━━ Provided passage ━━
- Structure of XAD
- Developer: Dirk Stöcker
- Initial release: 1998; 28 years ago
- Stable release: 13.0 / March 31, 2003; 23 years ago
- Written in: C
- Operating system: AmigaOS, MorphOS, AROS
- Type: File Extractor/Decompressor
- License: LGPL
- Website: web.archive.org/web/20211217021818/sourceforge.net/projects/libxad/ (LGPL); www.dstoecker.eu/xadmaster.html (Shareware)

= XAD (software) =

File extractor for AmigaOS

The XAD (eXternal Archive Decruncher) system is an open-source client-based unarchiving system for the Amiga. This means there is a master library called xadmaster.library which provides an interface between the client and the user application and there are clients handling the special archive formats. Three different types to handle file and disk archives and also disk image files (filesystem) are possible. They can be made by anyone. The master library itself includes some of these clients internally to make the work somewhat easier for the package maintainer and the user installing it.
━━━
● Task instructions:
a) Name every operating system that the XAD page lists for the software.
b) From the XAD page, quote the part that opens with the words containing "- Structure of" and closes with "(LGPL); www.dstoecker.eu/xadmaster.html (Shareware)".
The rows are separate from the XAD page.
━━ Provided material ━━
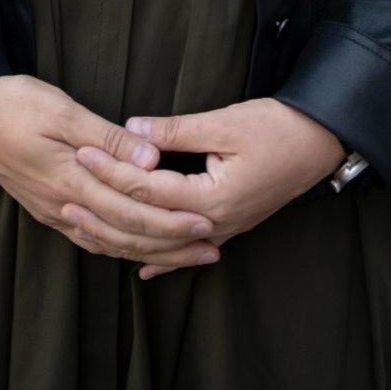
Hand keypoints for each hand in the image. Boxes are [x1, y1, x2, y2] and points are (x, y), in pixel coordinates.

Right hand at [0, 74, 222, 268]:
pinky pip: (88, 237)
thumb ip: (109, 140)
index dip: (171, 223)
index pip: (131, 213)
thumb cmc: (15, 102)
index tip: (206, 225)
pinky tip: (134, 250)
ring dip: (148, 252)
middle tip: (211, 250)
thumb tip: (152, 162)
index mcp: (69, 181)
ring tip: (184, 256)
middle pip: (124, 236)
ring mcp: (51, 210)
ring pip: (107, 243)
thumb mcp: (63, 111)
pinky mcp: (45, 206)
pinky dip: (116, 247)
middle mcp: (61, 205)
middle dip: (170, 246)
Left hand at [73, 97, 347, 279]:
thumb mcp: (226, 122)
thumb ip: (176, 131)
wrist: (322, 142)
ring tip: (85, 226)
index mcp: (212, 199)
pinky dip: (160, 256)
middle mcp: (215, 225)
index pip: (148, 189)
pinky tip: (139, 267)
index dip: (112, 171)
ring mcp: (223, 231)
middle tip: (67, 189)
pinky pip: (185, 249)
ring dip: (123, 236)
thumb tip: (130, 130)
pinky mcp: (229, 225)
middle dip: (106, 207)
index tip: (81, 152)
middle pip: (148, 223)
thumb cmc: (278, 127)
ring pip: (162, 244)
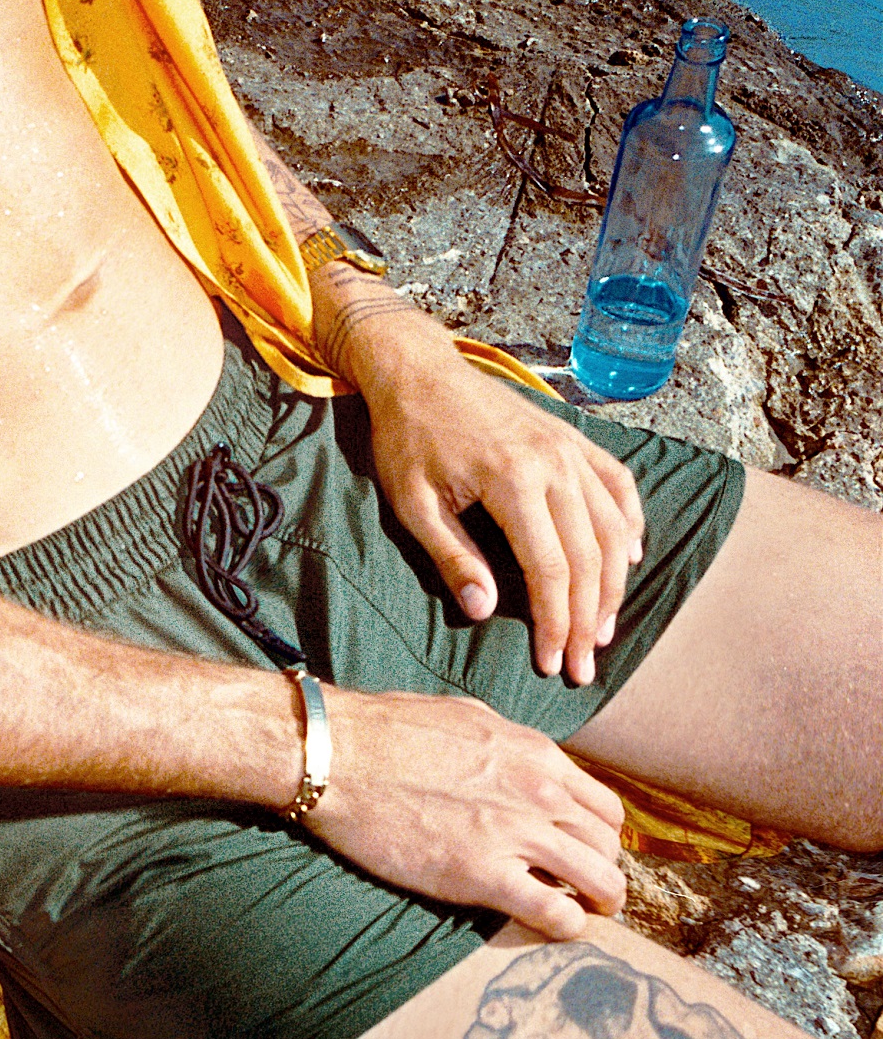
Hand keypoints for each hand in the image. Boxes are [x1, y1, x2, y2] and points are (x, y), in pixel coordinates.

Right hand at [308, 690, 626, 938]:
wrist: (339, 756)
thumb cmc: (389, 730)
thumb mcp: (467, 718)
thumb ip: (508, 745)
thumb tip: (521, 760)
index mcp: (537, 755)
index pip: (603, 805)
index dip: (602, 836)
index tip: (586, 852)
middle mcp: (540, 792)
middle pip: (608, 845)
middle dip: (605, 870)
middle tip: (588, 890)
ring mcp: (516, 834)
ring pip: (598, 880)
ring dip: (600, 903)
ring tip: (587, 915)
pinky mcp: (483, 875)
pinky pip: (554, 913)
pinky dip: (566, 927)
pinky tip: (555, 927)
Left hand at [347, 309, 644, 684]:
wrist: (419, 370)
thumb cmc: (409, 438)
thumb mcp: (413, 503)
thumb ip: (451, 557)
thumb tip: (482, 611)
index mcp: (512, 480)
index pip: (549, 569)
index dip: (555, 622)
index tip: (553, 663)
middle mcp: (554, 464)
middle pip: (589, 557)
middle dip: (588, 619)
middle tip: (583, 667)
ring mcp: (570, 448)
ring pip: (612, 528)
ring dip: (613, 585)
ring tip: (604, 630)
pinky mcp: (574, 439)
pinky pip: (618, 485)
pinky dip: (630, 525)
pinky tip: (630, 559)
━━━
● Answers by item:
a) AmigaOS, MorphOS, AROS

b)
- Structure of XAD
- Developer: Dirk Stöcker
- Initial release: 1998; 28 years ago
- Stable release: 13.0 / March 31, 2003; 23 years ago
- Written in: C
- Operating system: AmigaOS, MorphOS, AROS
- Type: File Extractor/Decompressor
- License: LGPL
- Website: web.archive.org/web/20211217021818/sourceforge.net/projects/libxad/ (LGPL); www.dstoecker.eu/xadmaster.html (Shareware)